24Life: How does community form around a cause, like Les Mills?

PM: I think that communities form when an idea’s time has come and people are passionate about it, then other people want to get involved. Fitness is an idea whose time has come. People want to be healthier and fitter and eat better and look after their bodies better. It’s just something that we are naturally attracted to. You can’t do anything to stop this [fitness] movement.

24Life: For someone just getting started working out, why is community so important?

PM: When people say to me, “You’re in the exercise business, right?” I say, “Well, not really. Really we’re in the motivation business.” People can exercise anywhere. They can exercise at home in their living room or running around the block or at the local park. But most people don’t tend to. They need to be motivated. That’s why they come to gyms.

Motivation is a big word. There are all sorts of things that gyms do to motivate people: having exciting workouts, having fitness leaders, personal trainers and Group X instructors who are inspiring and motivating. Having other people there. The whole community thing, that’s motivation. You want to work out with other people.

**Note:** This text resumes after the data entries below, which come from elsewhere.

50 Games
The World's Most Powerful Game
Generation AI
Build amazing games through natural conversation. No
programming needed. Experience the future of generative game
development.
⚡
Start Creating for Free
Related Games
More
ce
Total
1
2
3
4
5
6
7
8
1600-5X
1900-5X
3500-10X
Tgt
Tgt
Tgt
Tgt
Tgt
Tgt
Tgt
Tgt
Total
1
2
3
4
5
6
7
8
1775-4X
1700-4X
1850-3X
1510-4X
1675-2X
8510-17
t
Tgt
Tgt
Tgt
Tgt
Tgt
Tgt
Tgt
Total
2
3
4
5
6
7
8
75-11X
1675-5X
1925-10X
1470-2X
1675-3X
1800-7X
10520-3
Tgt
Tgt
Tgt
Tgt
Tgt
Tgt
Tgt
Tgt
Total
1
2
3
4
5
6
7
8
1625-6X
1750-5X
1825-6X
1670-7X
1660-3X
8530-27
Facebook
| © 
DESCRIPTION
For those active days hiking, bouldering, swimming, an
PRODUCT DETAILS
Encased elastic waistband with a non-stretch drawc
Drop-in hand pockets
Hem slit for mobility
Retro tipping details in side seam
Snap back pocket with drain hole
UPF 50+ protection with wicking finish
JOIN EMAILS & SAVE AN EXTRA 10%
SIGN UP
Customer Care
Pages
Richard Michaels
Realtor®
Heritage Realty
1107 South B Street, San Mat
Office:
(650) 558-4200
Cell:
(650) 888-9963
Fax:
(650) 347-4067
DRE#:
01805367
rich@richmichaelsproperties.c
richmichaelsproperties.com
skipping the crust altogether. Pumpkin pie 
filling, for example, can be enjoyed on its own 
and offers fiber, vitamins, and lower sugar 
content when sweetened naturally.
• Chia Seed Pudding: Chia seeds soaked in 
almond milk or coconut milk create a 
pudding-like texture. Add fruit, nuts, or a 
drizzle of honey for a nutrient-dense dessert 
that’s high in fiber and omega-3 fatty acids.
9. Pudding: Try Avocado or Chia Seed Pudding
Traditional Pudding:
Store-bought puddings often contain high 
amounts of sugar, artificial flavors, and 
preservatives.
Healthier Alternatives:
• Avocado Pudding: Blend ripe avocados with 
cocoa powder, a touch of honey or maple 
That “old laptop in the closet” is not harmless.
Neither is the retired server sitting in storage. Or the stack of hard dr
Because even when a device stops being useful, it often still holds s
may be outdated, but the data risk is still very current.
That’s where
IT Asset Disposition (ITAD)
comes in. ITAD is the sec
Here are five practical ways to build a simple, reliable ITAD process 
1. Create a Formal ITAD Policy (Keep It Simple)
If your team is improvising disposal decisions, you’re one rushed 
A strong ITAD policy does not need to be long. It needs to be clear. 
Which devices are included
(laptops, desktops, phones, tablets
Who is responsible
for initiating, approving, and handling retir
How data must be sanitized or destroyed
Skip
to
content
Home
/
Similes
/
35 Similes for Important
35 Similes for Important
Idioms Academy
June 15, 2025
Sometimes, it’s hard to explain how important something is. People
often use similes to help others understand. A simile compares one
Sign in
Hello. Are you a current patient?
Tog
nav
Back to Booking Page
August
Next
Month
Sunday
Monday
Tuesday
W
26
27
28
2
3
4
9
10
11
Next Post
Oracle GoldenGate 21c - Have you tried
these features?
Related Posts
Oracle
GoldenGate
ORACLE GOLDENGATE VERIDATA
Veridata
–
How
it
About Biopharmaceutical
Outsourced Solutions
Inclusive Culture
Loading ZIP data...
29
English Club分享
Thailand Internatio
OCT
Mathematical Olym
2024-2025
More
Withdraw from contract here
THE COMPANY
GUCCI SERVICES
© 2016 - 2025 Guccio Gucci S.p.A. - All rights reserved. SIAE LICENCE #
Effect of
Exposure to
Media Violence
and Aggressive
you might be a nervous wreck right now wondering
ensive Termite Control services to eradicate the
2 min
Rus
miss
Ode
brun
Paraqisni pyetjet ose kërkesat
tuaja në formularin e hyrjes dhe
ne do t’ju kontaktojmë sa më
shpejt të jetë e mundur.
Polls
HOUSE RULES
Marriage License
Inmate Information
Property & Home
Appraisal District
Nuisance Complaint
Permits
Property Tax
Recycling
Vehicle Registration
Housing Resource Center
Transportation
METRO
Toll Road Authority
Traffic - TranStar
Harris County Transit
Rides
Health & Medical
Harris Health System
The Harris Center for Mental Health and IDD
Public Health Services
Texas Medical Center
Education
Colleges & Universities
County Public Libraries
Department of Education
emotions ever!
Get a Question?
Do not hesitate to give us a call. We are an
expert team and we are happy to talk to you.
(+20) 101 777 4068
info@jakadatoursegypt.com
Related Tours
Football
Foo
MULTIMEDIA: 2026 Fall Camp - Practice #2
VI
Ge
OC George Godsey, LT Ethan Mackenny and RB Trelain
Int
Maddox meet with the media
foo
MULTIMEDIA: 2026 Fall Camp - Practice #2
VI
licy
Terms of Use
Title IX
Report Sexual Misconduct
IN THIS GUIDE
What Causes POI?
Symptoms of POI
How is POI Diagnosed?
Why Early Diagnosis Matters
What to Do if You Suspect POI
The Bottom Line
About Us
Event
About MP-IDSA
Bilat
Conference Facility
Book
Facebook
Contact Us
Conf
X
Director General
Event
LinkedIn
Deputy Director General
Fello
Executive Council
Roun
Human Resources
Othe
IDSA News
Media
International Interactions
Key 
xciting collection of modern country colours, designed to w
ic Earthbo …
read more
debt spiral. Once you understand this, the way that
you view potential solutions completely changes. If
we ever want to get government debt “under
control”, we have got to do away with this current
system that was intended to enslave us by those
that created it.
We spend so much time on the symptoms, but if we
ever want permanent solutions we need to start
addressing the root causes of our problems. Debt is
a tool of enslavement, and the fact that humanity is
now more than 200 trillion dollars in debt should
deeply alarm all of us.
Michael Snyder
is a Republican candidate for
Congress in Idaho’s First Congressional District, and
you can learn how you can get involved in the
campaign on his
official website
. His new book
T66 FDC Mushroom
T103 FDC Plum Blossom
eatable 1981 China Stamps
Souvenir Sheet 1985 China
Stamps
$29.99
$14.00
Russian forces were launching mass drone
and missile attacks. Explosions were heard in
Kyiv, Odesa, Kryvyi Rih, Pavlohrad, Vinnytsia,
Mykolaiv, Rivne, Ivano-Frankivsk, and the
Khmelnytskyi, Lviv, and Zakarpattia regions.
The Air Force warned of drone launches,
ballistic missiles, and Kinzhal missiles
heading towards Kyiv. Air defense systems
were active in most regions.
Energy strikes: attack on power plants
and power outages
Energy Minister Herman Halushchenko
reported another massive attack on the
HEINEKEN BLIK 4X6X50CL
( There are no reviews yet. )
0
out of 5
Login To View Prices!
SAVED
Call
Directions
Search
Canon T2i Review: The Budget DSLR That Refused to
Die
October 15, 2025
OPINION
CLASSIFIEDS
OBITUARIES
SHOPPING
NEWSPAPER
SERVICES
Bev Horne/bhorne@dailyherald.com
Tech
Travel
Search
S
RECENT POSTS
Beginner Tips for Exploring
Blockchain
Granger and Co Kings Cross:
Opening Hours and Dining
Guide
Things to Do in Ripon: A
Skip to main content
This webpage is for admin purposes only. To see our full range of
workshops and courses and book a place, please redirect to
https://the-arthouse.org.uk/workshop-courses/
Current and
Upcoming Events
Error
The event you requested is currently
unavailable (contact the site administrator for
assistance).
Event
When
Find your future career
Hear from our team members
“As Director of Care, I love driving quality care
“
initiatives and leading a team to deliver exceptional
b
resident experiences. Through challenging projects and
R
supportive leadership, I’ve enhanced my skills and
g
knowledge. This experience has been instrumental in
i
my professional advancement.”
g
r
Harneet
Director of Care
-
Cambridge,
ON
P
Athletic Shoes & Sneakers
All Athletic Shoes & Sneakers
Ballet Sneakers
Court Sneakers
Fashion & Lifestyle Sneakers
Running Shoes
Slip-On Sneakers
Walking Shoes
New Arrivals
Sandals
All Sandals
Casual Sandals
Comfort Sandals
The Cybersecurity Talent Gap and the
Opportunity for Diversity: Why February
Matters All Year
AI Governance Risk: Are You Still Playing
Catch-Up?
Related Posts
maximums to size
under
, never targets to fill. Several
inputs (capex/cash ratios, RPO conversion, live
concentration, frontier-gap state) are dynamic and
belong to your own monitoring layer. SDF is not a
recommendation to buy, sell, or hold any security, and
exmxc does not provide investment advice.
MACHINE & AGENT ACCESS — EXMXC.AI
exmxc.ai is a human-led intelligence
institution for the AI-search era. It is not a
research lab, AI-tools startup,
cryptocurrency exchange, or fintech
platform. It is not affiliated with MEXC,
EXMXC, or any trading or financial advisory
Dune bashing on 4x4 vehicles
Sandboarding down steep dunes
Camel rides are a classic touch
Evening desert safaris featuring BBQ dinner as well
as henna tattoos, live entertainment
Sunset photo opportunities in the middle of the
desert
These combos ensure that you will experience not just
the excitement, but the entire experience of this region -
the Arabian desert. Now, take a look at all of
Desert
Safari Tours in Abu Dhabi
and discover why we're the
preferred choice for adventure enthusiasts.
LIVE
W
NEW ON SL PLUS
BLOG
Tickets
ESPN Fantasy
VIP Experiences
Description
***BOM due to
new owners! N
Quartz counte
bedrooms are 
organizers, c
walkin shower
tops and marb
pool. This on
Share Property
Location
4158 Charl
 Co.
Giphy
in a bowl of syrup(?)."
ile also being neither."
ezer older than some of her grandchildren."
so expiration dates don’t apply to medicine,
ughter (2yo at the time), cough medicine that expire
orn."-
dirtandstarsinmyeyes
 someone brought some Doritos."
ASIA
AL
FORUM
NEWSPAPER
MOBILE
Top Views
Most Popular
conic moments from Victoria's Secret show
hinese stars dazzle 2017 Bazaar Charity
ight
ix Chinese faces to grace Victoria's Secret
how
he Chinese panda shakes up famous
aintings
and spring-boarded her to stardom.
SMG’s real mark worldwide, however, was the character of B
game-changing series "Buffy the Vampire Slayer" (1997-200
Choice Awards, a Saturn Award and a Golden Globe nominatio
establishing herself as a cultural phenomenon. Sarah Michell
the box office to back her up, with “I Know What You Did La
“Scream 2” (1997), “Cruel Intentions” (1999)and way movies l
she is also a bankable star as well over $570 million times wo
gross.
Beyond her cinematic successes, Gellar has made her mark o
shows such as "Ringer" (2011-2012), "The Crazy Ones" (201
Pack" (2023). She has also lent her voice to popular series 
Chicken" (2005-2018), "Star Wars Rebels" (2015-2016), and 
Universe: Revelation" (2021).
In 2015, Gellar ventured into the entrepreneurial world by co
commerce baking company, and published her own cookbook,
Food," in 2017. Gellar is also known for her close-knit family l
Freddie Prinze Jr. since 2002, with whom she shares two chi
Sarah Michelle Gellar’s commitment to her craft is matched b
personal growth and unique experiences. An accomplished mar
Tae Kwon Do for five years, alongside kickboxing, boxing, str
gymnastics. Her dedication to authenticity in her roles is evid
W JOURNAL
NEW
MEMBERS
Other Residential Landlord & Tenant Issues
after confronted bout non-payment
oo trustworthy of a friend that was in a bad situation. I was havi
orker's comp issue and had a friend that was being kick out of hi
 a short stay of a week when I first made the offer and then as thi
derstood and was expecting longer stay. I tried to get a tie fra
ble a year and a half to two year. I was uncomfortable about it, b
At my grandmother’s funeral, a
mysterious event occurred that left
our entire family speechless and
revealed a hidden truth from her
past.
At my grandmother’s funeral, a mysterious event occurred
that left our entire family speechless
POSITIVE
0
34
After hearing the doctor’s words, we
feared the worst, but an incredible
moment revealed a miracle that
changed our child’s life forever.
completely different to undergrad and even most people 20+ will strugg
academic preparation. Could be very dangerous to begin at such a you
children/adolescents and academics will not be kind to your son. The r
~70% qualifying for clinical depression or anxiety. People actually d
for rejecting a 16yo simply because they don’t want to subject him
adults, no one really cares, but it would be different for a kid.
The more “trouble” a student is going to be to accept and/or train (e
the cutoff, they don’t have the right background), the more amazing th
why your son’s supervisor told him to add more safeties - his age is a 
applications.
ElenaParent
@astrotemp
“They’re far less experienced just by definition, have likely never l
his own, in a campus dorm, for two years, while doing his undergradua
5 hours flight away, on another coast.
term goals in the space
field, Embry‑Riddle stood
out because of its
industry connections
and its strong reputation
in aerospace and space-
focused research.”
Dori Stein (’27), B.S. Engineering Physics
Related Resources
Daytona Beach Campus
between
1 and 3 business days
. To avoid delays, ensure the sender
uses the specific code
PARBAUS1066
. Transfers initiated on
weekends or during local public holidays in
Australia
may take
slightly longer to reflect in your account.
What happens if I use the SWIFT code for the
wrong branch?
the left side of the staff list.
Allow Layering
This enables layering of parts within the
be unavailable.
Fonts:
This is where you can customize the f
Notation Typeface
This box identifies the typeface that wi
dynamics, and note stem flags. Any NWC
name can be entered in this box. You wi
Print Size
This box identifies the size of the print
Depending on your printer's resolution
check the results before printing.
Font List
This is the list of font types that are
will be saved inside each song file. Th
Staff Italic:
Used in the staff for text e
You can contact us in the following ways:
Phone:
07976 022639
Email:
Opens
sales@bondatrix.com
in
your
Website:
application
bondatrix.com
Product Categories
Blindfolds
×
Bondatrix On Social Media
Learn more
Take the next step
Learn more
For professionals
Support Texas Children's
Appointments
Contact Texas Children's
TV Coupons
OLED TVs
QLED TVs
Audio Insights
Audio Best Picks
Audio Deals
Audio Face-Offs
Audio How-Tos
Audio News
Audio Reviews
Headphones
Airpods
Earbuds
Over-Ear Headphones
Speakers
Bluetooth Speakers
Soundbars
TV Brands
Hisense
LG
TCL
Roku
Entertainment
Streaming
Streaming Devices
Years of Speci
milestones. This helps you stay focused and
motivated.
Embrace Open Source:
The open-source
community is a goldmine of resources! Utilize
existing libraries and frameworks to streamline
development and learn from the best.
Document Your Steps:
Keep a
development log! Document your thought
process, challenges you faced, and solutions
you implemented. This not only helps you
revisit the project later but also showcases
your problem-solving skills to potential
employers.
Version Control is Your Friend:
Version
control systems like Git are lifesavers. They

If somebody asks me, “How do I get started in fitness? How do I successfully build a fitness lifestyle?” I’ll say, “One of the things that you’ve got to do is you’ve got to make it social because that’s going to motivate you. That’s going to make it fun: to do it with friends. Or if you don’t have time to do it with your friends, then get a personal trainer. If you can’t afford a personal trainer, do Group X.

Group X classes are great for this because you form a social relationship with your teacher, and gradually, over time, you form relationships with other people who are in the classes. And Group X has a lot of other motivators like music and fun ways to move.

As my dad said in 1968, “We’re in the business of helping people fall in love with fitness.” And that’s about finding all the different ways to motivate different people to exercise.